Aber nicht nur das. Auch Chemnitz selbst bekam gehörig das Fett weg: "Ich bin 14:00 hier angekommen, habe mir alles angeguckt was relevant ist und um 14:05 bin ich ins Hotel." Oder: "Ich weiß nicht, ob man das hier ein Stadtzentrum nennen kann. Immerhin habt ihr eine Straße, auf der man hoch und runter laufen kann. Ich fürchte, das muss wohl genügen als Highlight für die Kulturhauptstadt 2025." Und auch darüber hat der ganze Saal getobt als gäbe es kein Morgen. Man muss dazu sagen, dass Micha das erste Mal in Chemnitz spielte. Hat sich aber wohl so schlau gemacht, dass die Entwicklungen innerhalb der Innenstadt und das ganze Kulturhauptstadt-Gedöns bei vielen Chemnitzern schlicht nicht gut ankommt. Ich finde das toll, dass er das so selbstbewusst ins Programm aufgenommen hat. Hätte ja auch schiefgehen können. Aber stattdessen war das wirklich so, dass Micha immer wieder Pausen machen musste, weil so oft so laut gelacht, gegröhlt und gekreischt wurde. Und immer wieder gab es Applausstürme. Es war ein echtes Happening welches Micha regelmäßig aus dem Konzept brachte. Anschließend erzählte er mir, dass er es nicht gewohnt sei, dass die Leute SO oft und SO laut lachen. Irgendwann hat er dann einfach aufgehört aufs Timing zu achten. Erst in der letzten halben Stunde wurde es ein wenig ruhiger, weil viele so ausgepowert waren.
Ansonsten gab es auch tolle Nummern mit Huhn, Zecke und den zwei Schweinen Torsten und Steffi, die vielleicht der eine oder andere mittlerweile sehr gut aus den Mitternachtsspitzen im WDR kennen dürfte. Dazwischen gab es auch eine kleine Clown-Nummer und ein wenig Slaptstick auf der Bühne.

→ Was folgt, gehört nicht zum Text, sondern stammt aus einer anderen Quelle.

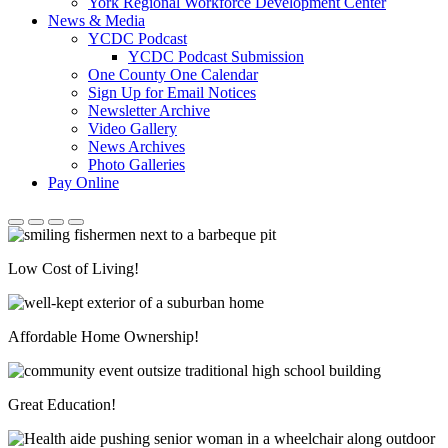
York Regional Workforce Development Center
News & Media
YCDC Podcast
YCDC Podcast Submission
One County One Calendar
Sign Up for Email Notices
Newsletter Archive
Video Gallery
News Archives
Photo Galleries
Pay Online
Low Cost of Living!
Affordable Home Ownership!
Great Education!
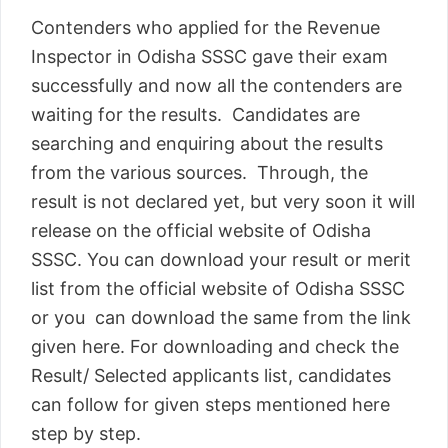
Contenders who applied for the Revenue
Inspector in Odisha SSSC gave their exam
successfully and now all the contenders are
waiting for the results. Candidates are
searching and enquiring about the results
from the various sources. Through, the
result is not declared yet, but very soon it will
release on the official website of Odisha
SSSC. You can download your result or merit
list from the official website of Odisha SSSC
or you can download the same from the link
given here. For downloading and check the
Result/ Selected applicants list, candidates
can follow for given steps mentioned here
step by step.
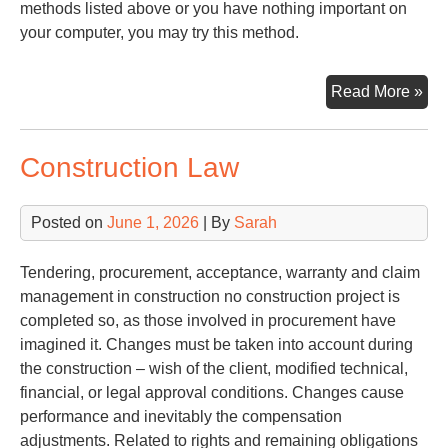
methods listed above or you have nothing important on
your computer, you may try this method.
Try
Read More »
Pa
Construction Law
Posted on
June 1, 2026
| By
Sarah
Tendering, procurement, acceptance, warranty and claim
management in construction no construction project is
completed so, as those involved in procurement have
imagined it. Changes must be taken into account during
the construction – wish of the client, modified technical,
financial, or legal approval conditions. Changes cause
performance and inevitably the compensation
adjustments. Related to rights and remaining obligations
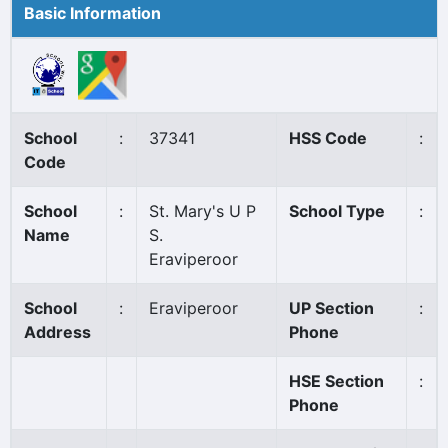
Basic Information
School
:
37341
HSS Code
:
Code
School
:
St. Mary's U P
School Type
:
Name
S.
Eraviperoor
School
:
Eraviperoor
UP Section
:
Address
Phone
HSE Section
:
Phone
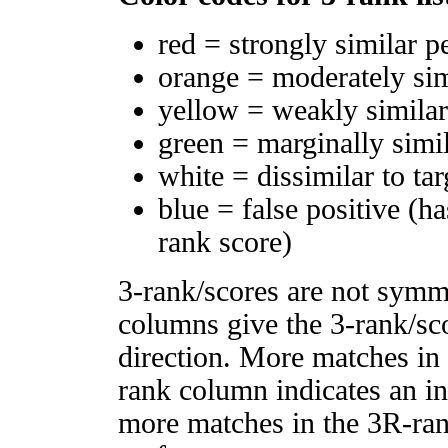
red = strongly similar p
orange = moderately si
yellow = weakly simila
green = marginally simi
white = dissimilar to tar
blue = false positive (h
rank score)
3-rank/scores are not symm
columns give the 3-rank/sco
direction. More matches in
rank column indicates an in
more matches in the 3R-ra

Und wenn Micha die Figur wechselte, gab es kleine, neue Einspieler in Tradition der alten RBB Sendung "Weltall.Echse.Mensch" - auch sehr cool! Alles im allen ein tolles Variete-Programm mit viel Abwechslung und bitterbösen Humor.

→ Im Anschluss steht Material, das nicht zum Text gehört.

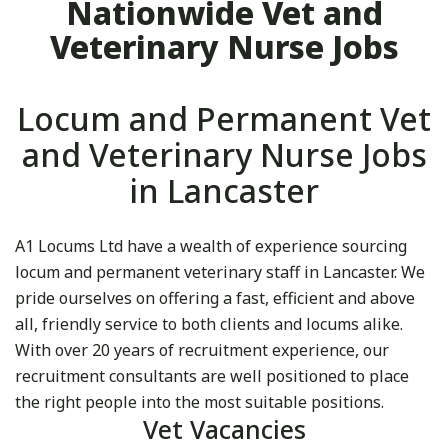
Nationwide Vet and
Veterinary Nurse Jobs
Locum and Permanent Vet
and Veterinary Nurse Jobs
in Lancaster
A1 Locums Ltd have a wealth of experience sourcing
locum and permanent veterinary staff in Lancaster. We
pride ourselves on offering a fast, efficient and above
all, friendly service to both clients and locums alike.
With over 20 years of recruitment experience, our
recruitment consultants are well positioned to place
the right people into the most suitable positions.
Vet Vacancies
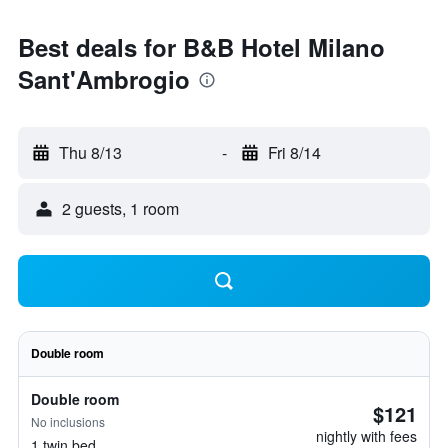
Best deals for B&B Hotel Milano
Sant'Ambrogio
Thu 8/13
-
Fri 8/14
2 guests, 1 room
Double room
Double room
$121
No inclusions
nightly with fees
1 twin bed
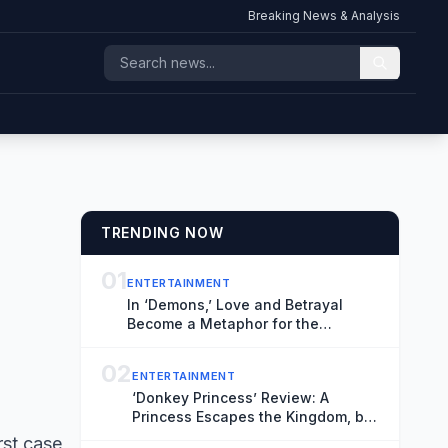
Breaking News & Analysis
TRENDING NOW
01
ENTERTAINMENT
In ‘Demons,’ Love and Betrayal
Become a Metaphor for the
Relationship Between Russia and
Ukraine (Exclusive Trailer)
02
ENTERTAINMENT
‘Donkey Princess’ Review: A
Princess Escapes the Kingdom, but
Not the Patriarchy, in an Inventive,
rst case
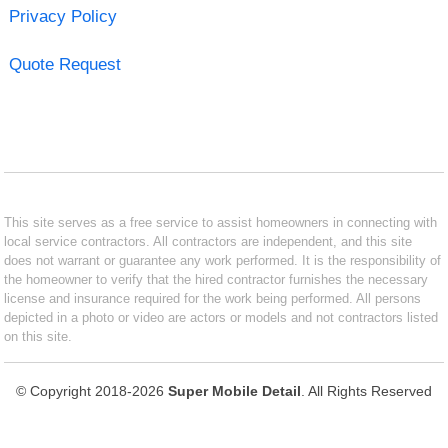
Privacy Policy
Quote Request
This site serves as a free service to assist homeowners in connecting with
local service contractors. All contractors are independent, and this site
does not warrant or guarantee any work performed. It is the responsibility of
the homeowner to verify that the hired contractor furnishes the necessary
license and insurance required for the work being performed. All persons
depicted in a photo or video are actors or models and not contractors listed
on this site.
© Copyright 2018-2026
Super Mobile Detail
. All Rights Reserved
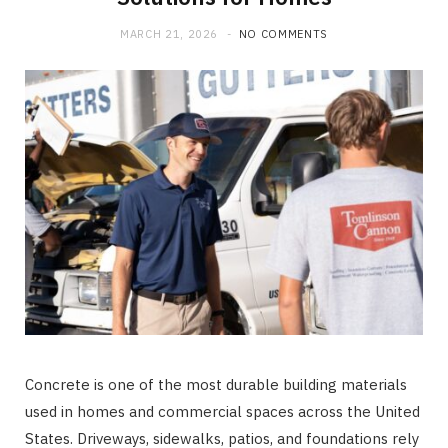
MARCH 21, 2026
NO COMMENTS
Concrete is one of the most durable building materials
used in homes and commercial spaces across the United
States. Driveways, sidewalks, patios, and foundations rely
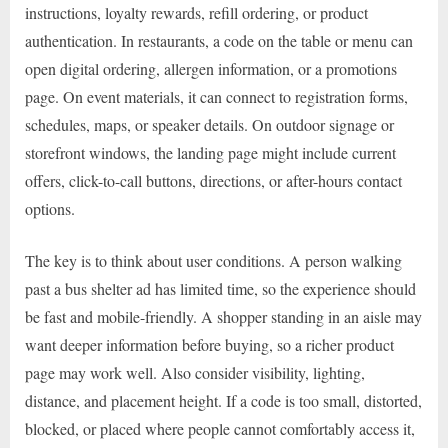
instructions, loyalty rewards, refill ordering, or product
authentication. In restaurants, a code on the table or menu can
open digital ordering, allergen information, or a promotions
page. On event materials, it can connect to registration forms,
schedules, maps, or speaker details. On outdoor signage or
storefront windows, the landing page might include current
offers, click-to-call buttons, directions, or after-hours contact
options.
The key is to think about user conditions. A person walking
past a bus shelter ad has limited time, so the experience should
be fast and mobile-friendly. A shopper standing in an aisle may
want deeper information before buying, so a richer product
page may work well. Also consider visibility, lighting,
distance, and placement height. If a code is too small, distorted,
blocked, or placed where people cannot comfortably access it,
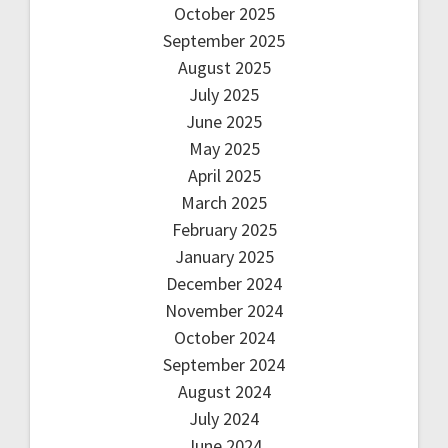
October 2025
September 2025
August 2025
July 2025
June 2025
May 2025
April 2025
March 2025
February 2025
January 2025
December 2024
November 2024
October 2024
September 2024
August 2024
July 2024
June 2024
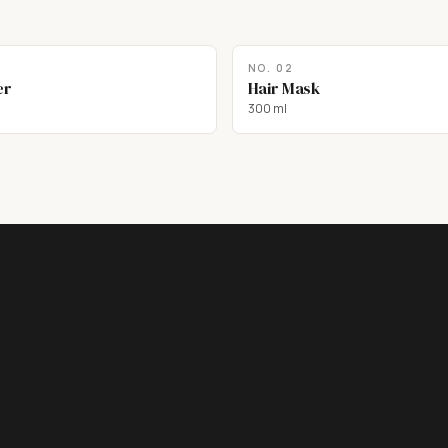
NO.
02
er
Hair Mask
300 ml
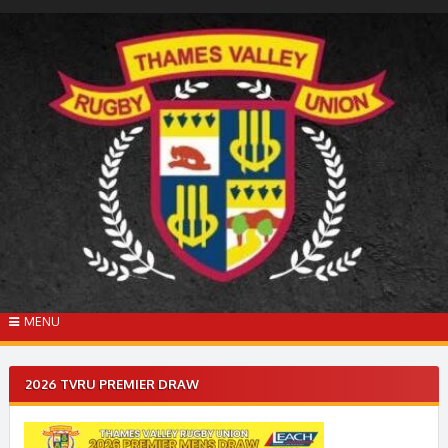
Skip
to
content
MENU
2026 TVRU PREMIER DRAW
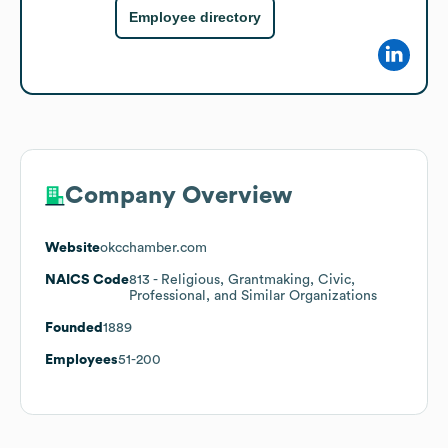
Employee directory
Company Overview
Website
okcchamber.com
NAICS Code
813
- Religious, Grantmaking, Civic,
Professional, and Similar Organizations
Founded
1889
Employees
51-200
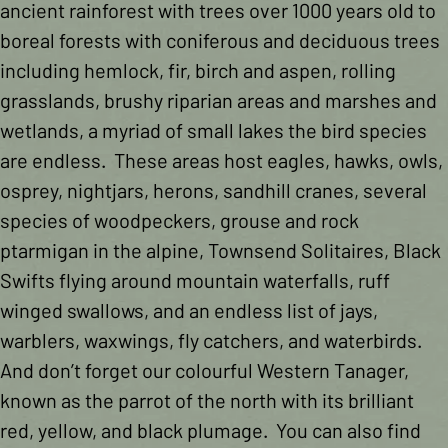
ancient rainforest with trees over 1000 years old to
boreal forests with coniferous and deciduous trees
including hemlock, fir, birch and aspen, rolling
grasslands, brushy riparian areas and marshes and
wetlands, a myriad of small lakes the bird species
are endless. These areas host eagles, hawks, owls,
osprey, nightjars, herons, sandhill cranes, several
species of woodpeckers, grouse and rock
ptarmigan in the alpine, Townsend Solitaires, Black
Swifts flying around mountain waterfalls, ruff
winged swallows, and an endless list of jays,
warblers, waxwings, fly catchers, and waterbirds.
And don’t forget our colourful Western Tanager,
known as the parrot of the north with its brilliant
red, yellow, and black plumage. You can also find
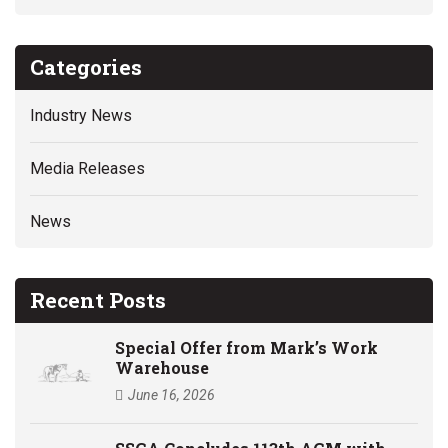
Categories
Industry News
Media Releases
News
Recent Posts
Special Offer from Mark’s Work
Warehouse
June 16, 2026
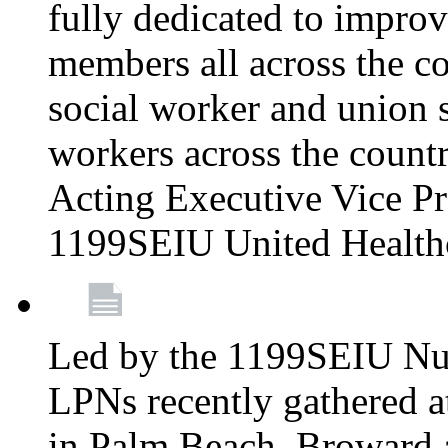
fully dedicated to improv
members all across the co
social worker and union 
workers across the count
Acting Executive Vice Pre
1199SEIU United Health
Led by the 1199SEIU Nur
LPNs recently gathered a
in Palm Beach, Broward 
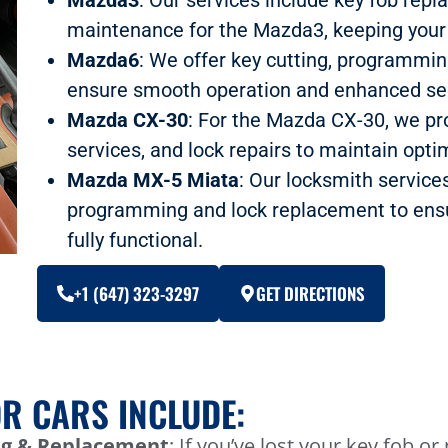
maintenance for the Mazda3, keeping your 
Mazda6
: We offer key cutting, programmi
ensure smooth operation and enhanced sec
Mazda CX-30
: For the Mazda CX-30, we pr
services, and lock repairs to maintain optim
Mazda MX-5 Miata
: Our locksmith service
programming and lock replacement to ensu
fully functional.
+1 (647) 323-3297
GET DIRECTIONS
R CARS INCLUDE:
g & Replacement
: If you’ve lost your key fob o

Und nach der Vorstellung hat sich Micha im Foyer für JEDEN Zeit genommen der wollte. Für Autogramme, einen kleinen Plausch, Fotos, usw. Ich habe mich bei ihn dann noch ungefähr 10 Minuten für seine kritische Corona-Arbeit der letzten zwei Jahre bedankt. Legendär seine
Entennummer aus dem Jahr 2020 oder seine
Demokratietest-Anleitung mit Dr. Kasperl. Und natürlich:
Das legendäre Video in dem Michael Hatzius, beziehungsweise das Puppen-Ensamble, ankündigte 2G zu boykottieren, auch wenn es harte finanzielle Einschnitte für das Team (also nicht nur der Künstler, sondern auch seine Techniker usw.) bedeutet. Mit dieser Courage ist er in den letzten beiden Jahren zu meinem absoluten Lieblingskünstler geworden. Und es war für mich sehr schön ihn persönlich zu danken für seine ganze Arbeit in diesen zwei Jahren. Und mir war es wichtig ihn zu sagen, dass er mir damit sehr viel Kraft zum Durchhalten gegeben hat. Er war durchaus immer noch gerührt, auch wenn er das wohl jetzt auf seine Tour ständig von seinen Besuchern hört. Für ihn war all das ein Ventil um seinen Frust nicht mehr auftreten zu können und über evidenzfreie Politik einen Ausdruck zu geben.
Ich hoffe, dass Micha irgendwann wieder nach Chemnitz oder in die nähere Umgebung kommt. Auf ihn wartet ein mehr als dankbares Publikum. Das hat dieser Abend mehr als gezeigt!